Tuesday, August 24, 2010

Consultant or Co-Investigator? How do I choose?

It can sometimes be difficult to determine whether an individual should be budgeted as a Consultant or Co-Investigator on a project. There are several factors to consider when making this decision.

  1. Will this person be essential to carrying out the scientific duties of the project? Will he/she bear some responsibility for it's progress? Or will he/she simply be advising on one aspect of the project?
  2. What type of time commitment is the individual willing to devote to the project?
  3. Is the individual employed by another institution, or your own?
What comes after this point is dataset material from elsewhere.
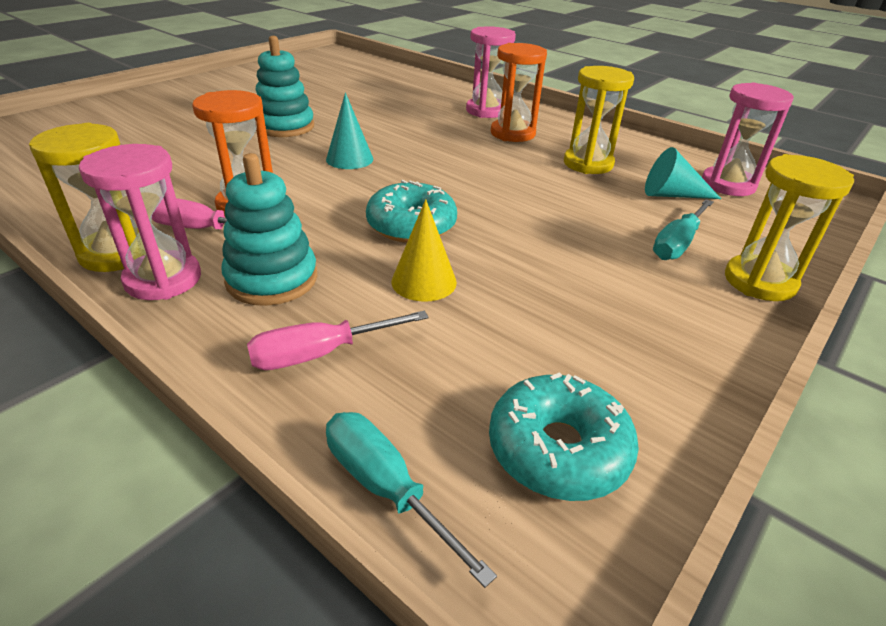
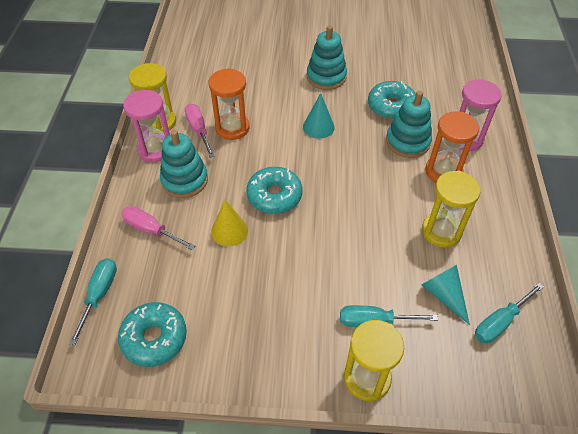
camera: 55 degrees right, 15 degrees up
pink hourglass [702,83,794,196] -> turquoise screwdriver [475,283,544,344]
none -> turquoise donut [368,81,416,120]
none -> turquoise stacking toy [386,91,432,158]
If located at another institution, will your budget allow room for a subcontract, including any indirect costs?
  4. If the person is located at your institution, will they be willing to devote measurable effort to the project? (NOTE: In most cases consultants are not able to be hired from one's own institution. Many universities, etc., do not allow this. In this case, if you want to budget someone from your own institution, he/she must be included in your personnel list, not budgeted as a consultant. )

1 comment:

  1. Can NIH Intramural PIs serve on a NIH funded grant as co-Investigators ?

    There are blurred interpretations of the terminology and responsibilities of 1) collaborator vs. 2) co-investigators (co-I) vs 3) consultants.
    What responsibility comes with each of these 3 roles?
    NIH Intramural Pis (NIH I-PIs) are prohibited from receiving money from the grant and from being responsible for any specific aim. However, In the Academic world, the use of the word co-I has a great deal of responsibility where as a collaborator is offering advice, data, resources, analysis much like a consultant; only difference is NIH I-PIs are already funded through NIH budget. so no budget is allocated for their participation on the grant nor should it be...ethically.

    More importantly, could the wrong application of these 3 words affect the grant process?